A economia é uma grande
metamorfose. As finanças públicas, em especial a brasileira, espelham bem isso.
Através de intervenções para distribuir renda de forma menos injusta, criar
cidades no meio do nada, onerar o pesadamente o povo, gastar mal o muito que arrecada,
aplicar políticas anticíclicas que ensejam ciclos de recessão – quando excessivamente
prolongadas –, são algumas das atividades em que se especializou o governo
brasileiro ao longo das últimas décadas. Obviamente que todo governo ao redor
do mundo intervém, em maior ou menor medida, na economia para corrigir as
flutuações que causam distorções onerosas à população. Contudo, o que não é
satisfatório, tampouco aceitável, é que tais políticas venham a se camuflar num
mar de turbulências socioeconômicas que o destino quase sempre reserva ao povo,
mais precisamente as camadas menos favorecidas, sempre que tal destempero
perdura por alguns anos.
Analiso alguns
números-chave, de forma sucinta, referente ao período 1947-2009, especialmente
impactados pala política fiscal. Começamos pelo pão de cada dia do nosso ávido
e faminto Estado, a carga tributária. No período em questão – 1947-2009 –, a
carga tributária aumentou progressivamente ao longo de todas as décadas,
passando de 13,8% do PIB para 35,5%, ou seja, mais do que dobrou. Paralelamente
ao aumento na arrecadação, houve um aumento da Dívida líquida/PIB. Embora tenha
havido corte no financiamento externo em função da moratória - como foi o caso
de 1987 -, ou houvéssemos quitado virtualmente a dívida externa por meio das
reservas cambiais, como ocorreu mais recentemente. Deste modo, não tivemos queda da dívida
pública, apenas troca de dívida externa por interna. Tal fato foi permitido
graças a altas taxas de juros já praticadas pelo país, especialmente na década
de 1980, quando a inflação atingira a casa dos quatro dígitos – 1.782% a.a.,
segundo IGP-DI, no ano de 1989 –, cujo percentual dos juros rondava a casa dos
25% a.m nos últimos anos da década perdida! Com a deterioração das contas
públicas, não é de se espantar que o problema mais recorrente seja o
descontrole inflacionário.

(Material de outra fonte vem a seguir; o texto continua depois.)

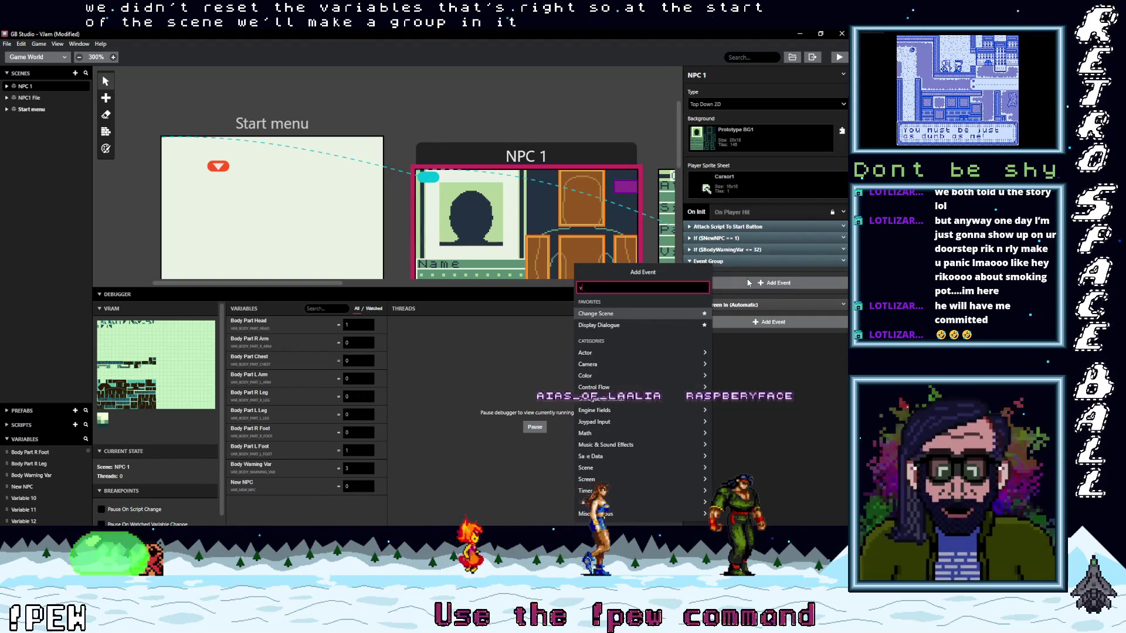
text(variable value)
click(616, 303)
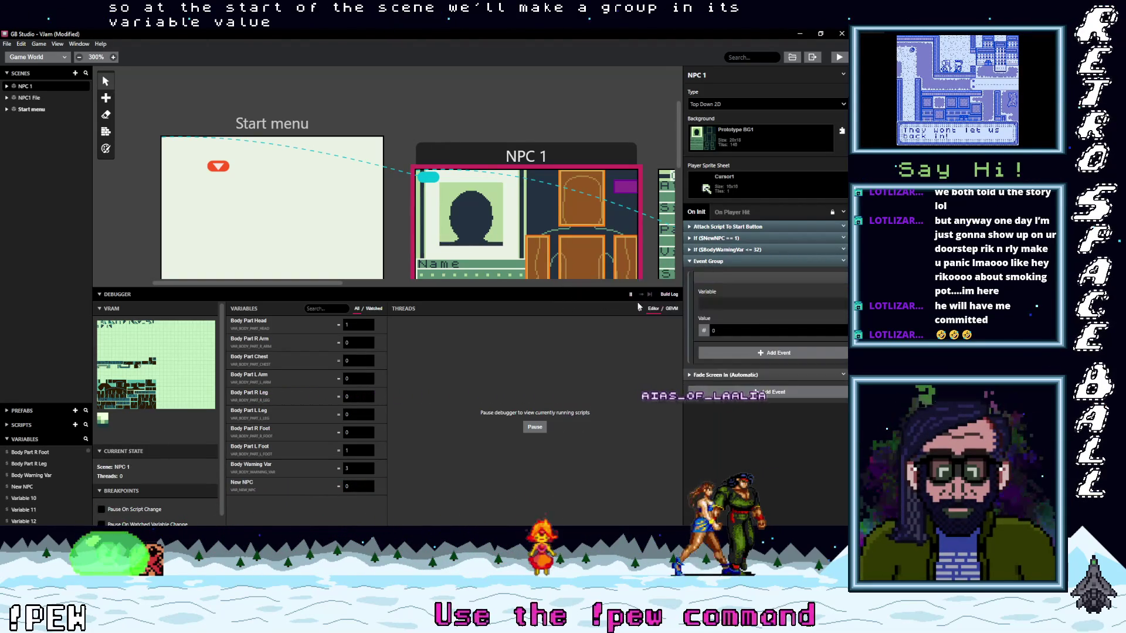
click(743, 305)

Para sanar a referida premência, o remédio
tradicionalmente utilizado é a elevação da taxa de juros - a Selic - e em casos
mais graves, o arrocho fiscal. Nada mais antigo, nada mais atual. O governo
gasta mal, acreditando que está plantando crescimento, porém, colhe inflação;
eleva os juros para consertar os estragos feito por uma política fiscal
populista e antiquada, impedindo, assim, o crescimento econômico; este, que por sua
vez tem sido irrisório, inviabiliza o aumento na arrecadação e leva o governo e a realizar
captação para equilibrar suas contas.
Nos países emergentes,
como é o caso do Brasil, o Estado tem um papel fundamental na economia. Não só
a função clássica, que é a de criar políticas públicas para uma distribuição de
renda mais equânime, mas, sobretudo, a missão de viabilizar as condições
necessárias para o crescimento de longo prazo. São por meio de obras públicas,
preferencialmente em parceria com o setor privado, que se viabilizam as
condições para melhorar o escoamento de nossas mercadorias e serviços em
portos, rodovias, estradas e ferrovias. Essas são condições sine qua non para boa parte dos ganhos
de produtividade que permitirão que o país consiga caminhar, de forma consistente,
com as próprias pernas, permitindo-se sair do atoleiro em que parece fadado a
patinar e erguer-se na firmeza do solo bem pavimentado, como fruto de uma
política fiscal proporcionalmente adequada, isto é, com timing certo para cada ocasião.